ST. AUGUSTINE, Fla. — It appears the trials of 2020 have affected even the pumpkin business. Turns out, pumpkin patches are showing up later this year at local churches.
The First United Methodist Church of St. Augustine’s pumpkin patch is so popular.
"We are known as the Pumpkin Church," Youth Pastor Jayce Ginn said. He oversees the pumpkin patch there.
However, the "pumpkin church" dealt with a squash situation this year.
"We got them late this year," Ginn said. "Our supplier had trouble finding a truck for us."
"We deal with hundreds of trucking companies," John Hamby and his family own Pumpkin Patch Fundraisers. It supplies pumpkins to non-profit organizations across the country.

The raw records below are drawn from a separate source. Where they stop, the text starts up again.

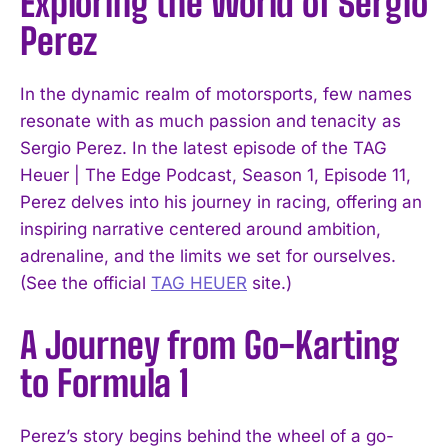
Exploring the World of Sergio
Perez
In the dynamic realm of motorsports, few names
resonate with as much passion and tenacity as
Sergio Perez. In the latest episode of the TAG
Heuer | The Edge Podcast, Season 1, Episode 11,
Perez delves into his journey in racing, offering an
inspiring narrative centered around ambition,
adrenaline, and the limits we set for ourselves.
(See the official
TAG HEUER
site.)
A Journey from Go-Karting
to Formula 1
Perez’s story begins behind the wheel of a go-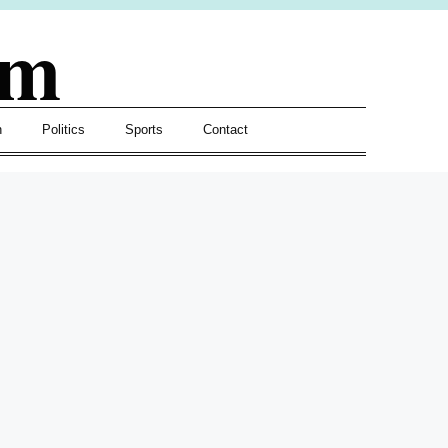
om
h
Politics
Sports
Contact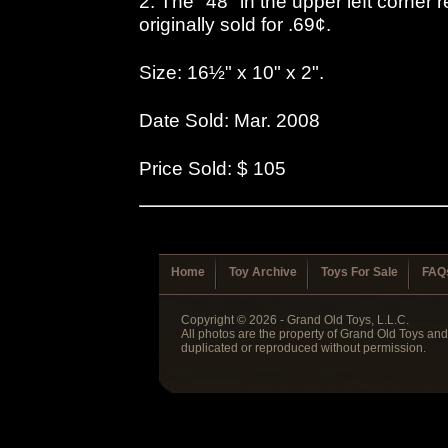
2. The "48" in the upper left corner r
originally sold for .69¢.
Size: 16½" x 10" x 2".
Date Sold: Mar. 2008
Price Sold: $ 105
Home
Toy Archive
Toys For Sale
FAQ
Copyright © 2026 - Grand Old Toys, L.L.C.
All photos are the property of Grand Old Toys an
duplicated or reproduced without permission.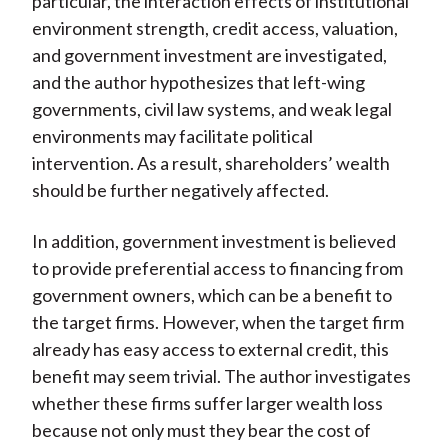
particular, the interaction effects of institutional
environment strength, credit access, valuation,
and government investment are investigated,
and the author hypothesizes that left-wing
governments, civil law systems, and weak legal
environments may facilitate political
intervention. As a result, shareholders’ wealth
should be further negatively affected.
In addition, government investment is believed
to provide preferential access to financing from
government owners, which can be a benefit to
the target firms. However, when the target firm
already has easy access to external credit, this
benefit may seem trivial. The author investigates
whether these firms suffer larger wealth loss
because not only must they bear the cost of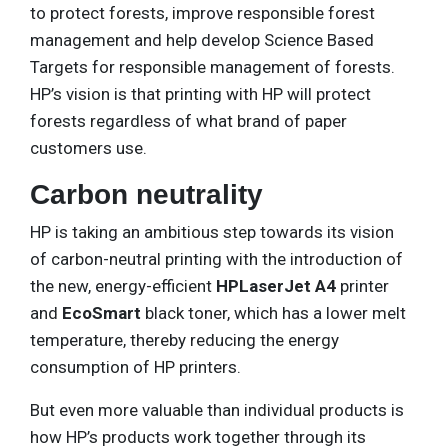
to protect forests, improve responsible forest
management and help develop Science Based
Targets for responsible management of forests.
HP’s vision is that printing with HP will protect
forests regardless of what brand of paper
customers use.
Carbon neutrality
HP is taking an ambitious step towards its vision
of carbon-neutral printing with the introduction of
the new, energy-efficient
HPLaserJet A4
printer
and
EcoSmart
black toner, which has a lower melt
temperature, thereby reducing the energy
consumption of HP printers.
But even more valuable than individual products is
how HP’s products work together through its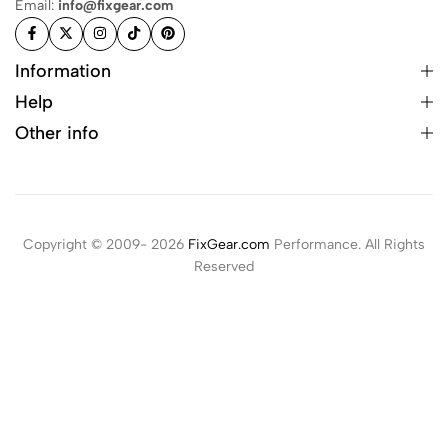
Email:
info@fixgear.com
Information
Help
Other info
Copyright © 2009- 2026
FixGear.com
Performance. All Rights
Reserved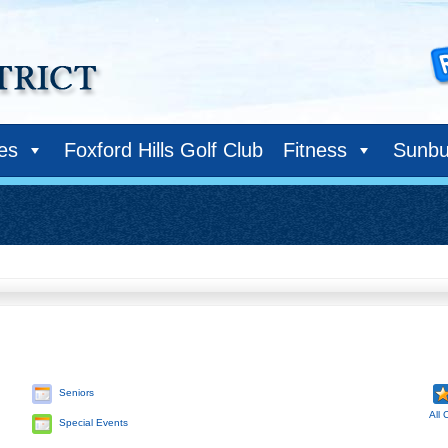
ies
Foxford Hills Golf Club
Fitness
Sunbu
Seniors
All 
Special Events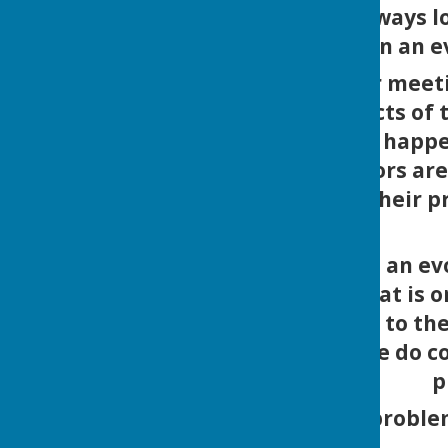
but we are always l
Broughton an eve
Please follow our meet
very many aspects of t
it's not just what hap
Parish Councillors ar
Broughton in their p
This website is an ev
depending on what is o
would like to add to th
or activity please do c
p
If you spot a proble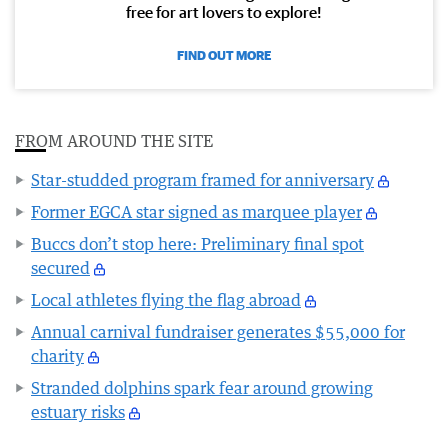
free for art lovers to explore!
FIND OUT MORE
FROM AROUND THE SITE
Star-studded program framed for anniversary
Former EGCA star signed as marquee player
Buccs don’t stop here: Preliminary final spot
secured
Local athletes flying the flag abroad
Annual carnival fundraiser generates $55,000 for
charity
Stranded dolphins spark fear around growing
estuary risks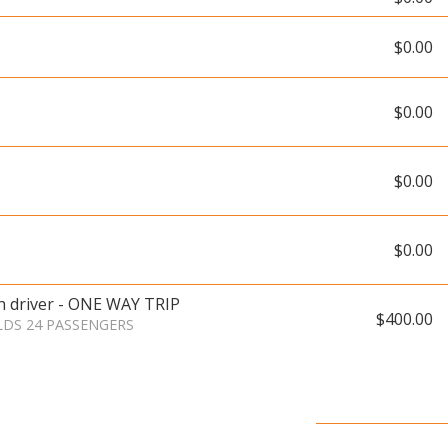
$0.00
$0.00
$0.00
$0.00
th driver - ONE WAY TRIP
$400.00
LDS 24 PASSENGERS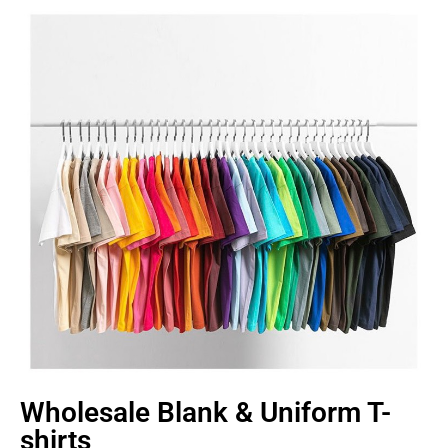
Wholesale Blank & Uniform T-
shirts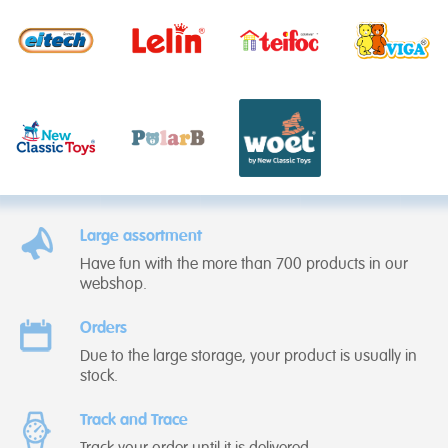
Large assortment
Have fun with the more than 700 products in our
webshop.
Orders
Due to the large storage, your product is usually in
stock.
Track and Trace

"We think it’s one of the best crops we’ve had in 10 years," Hamby said
He spoke to First Coast News from his farm in New Mexico. His pumpkin crop was great this year, but he said trucks – to move them off the farm -- were in short supply.
"We’ve heard from the trucking companies we work with that it’s due to a shortage of drivers coming back after COVID-19," Hamby said.

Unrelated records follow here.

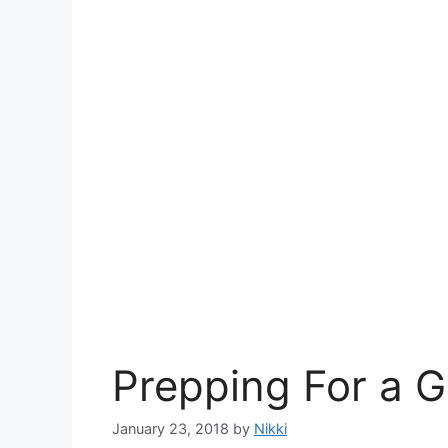
Prepping For a 
January 23, 2018
by
Nikki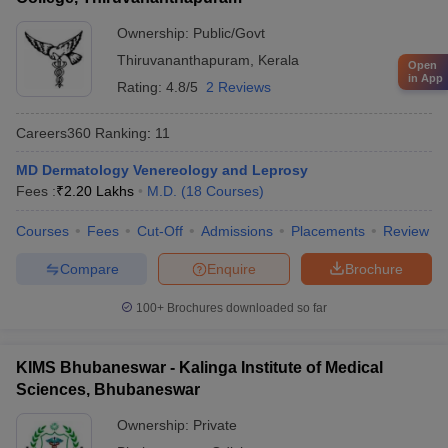
Ownership:
Public/Govt
Thiruvananthapuram
,
Kerala
Open
in App
Rating:
4.8/5
2 Reviews
Careers360
Ranking
:
11
MD Dermatology Venereology and Leprosy
Fees :
₹
2.20 Lakhs
M.D.
(
18
Courses
)
Courses
Fees
Cut-Off
Admissions
Placements
Review
Compare
Enquire
Brochure
100+
Brochures downloaded so far
KIMS Bhubaneswar - Kalinga Institute of Medical
Sciences, Bhubaneswar
Ownership:
Private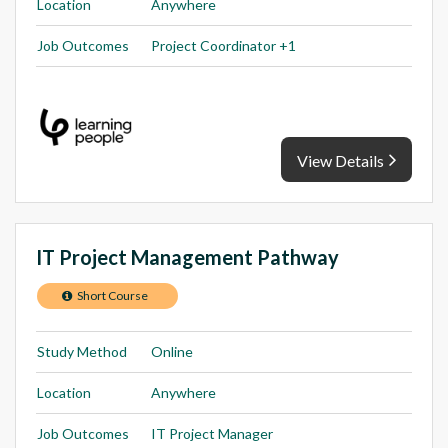
Location
Anywhere
Job Outcomes
Project Coordinator +1
View Details
IT Project Management Pathway
Short Course
Study Method
Online
Location
Anywhere
Job Outcomes
IT Project Manager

Also, he said many trucks ended up working with FEMA for hurricane relief. But Hamby eventually found trucks, later than usual.
"We were delayed a week, which isn’t bad," Ginn at the church said.

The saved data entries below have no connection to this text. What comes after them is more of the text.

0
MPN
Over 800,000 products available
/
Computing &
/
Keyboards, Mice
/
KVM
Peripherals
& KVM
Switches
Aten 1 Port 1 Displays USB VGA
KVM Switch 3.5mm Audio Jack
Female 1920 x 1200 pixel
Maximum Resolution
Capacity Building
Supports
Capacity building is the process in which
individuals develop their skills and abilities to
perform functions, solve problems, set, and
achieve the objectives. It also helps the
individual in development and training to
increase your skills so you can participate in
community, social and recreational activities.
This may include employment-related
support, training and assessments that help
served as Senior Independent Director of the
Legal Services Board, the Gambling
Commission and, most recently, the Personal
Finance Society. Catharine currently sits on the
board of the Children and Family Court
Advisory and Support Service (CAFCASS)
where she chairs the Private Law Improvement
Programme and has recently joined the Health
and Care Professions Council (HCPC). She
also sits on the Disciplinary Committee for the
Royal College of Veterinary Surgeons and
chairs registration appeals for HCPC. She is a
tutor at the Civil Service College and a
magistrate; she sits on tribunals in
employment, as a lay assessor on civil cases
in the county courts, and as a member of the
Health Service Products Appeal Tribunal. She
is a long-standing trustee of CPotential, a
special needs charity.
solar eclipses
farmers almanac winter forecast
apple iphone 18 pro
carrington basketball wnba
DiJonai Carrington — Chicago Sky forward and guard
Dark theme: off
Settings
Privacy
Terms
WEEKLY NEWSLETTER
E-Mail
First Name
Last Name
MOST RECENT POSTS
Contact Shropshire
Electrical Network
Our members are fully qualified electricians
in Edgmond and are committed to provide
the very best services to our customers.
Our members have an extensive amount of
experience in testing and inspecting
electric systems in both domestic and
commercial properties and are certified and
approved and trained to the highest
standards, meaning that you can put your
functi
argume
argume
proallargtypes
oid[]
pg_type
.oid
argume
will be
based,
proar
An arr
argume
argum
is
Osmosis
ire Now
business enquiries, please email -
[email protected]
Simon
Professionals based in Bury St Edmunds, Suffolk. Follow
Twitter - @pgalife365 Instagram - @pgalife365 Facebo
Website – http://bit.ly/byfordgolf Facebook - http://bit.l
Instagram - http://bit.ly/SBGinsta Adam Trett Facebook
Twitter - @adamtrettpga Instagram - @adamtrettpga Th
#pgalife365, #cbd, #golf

Fewer churches and organizations are having pumpkin patches this year, but those that are could see big sales.
"Some people have already surpassed their total sales from last year," Hamby said.
While his pumpkin farm is in peak form, others are not. And that's causing a pumpkin shortage for large retailers, according to Hamby.
As for these pumpkins in St. Augustine, they’re the biggest fundraisers for youth and children’s ministries at "the pumpkin church."
"I’m glad we got the pumpkins this year! It would be a bit of a misnomer," Ginn said.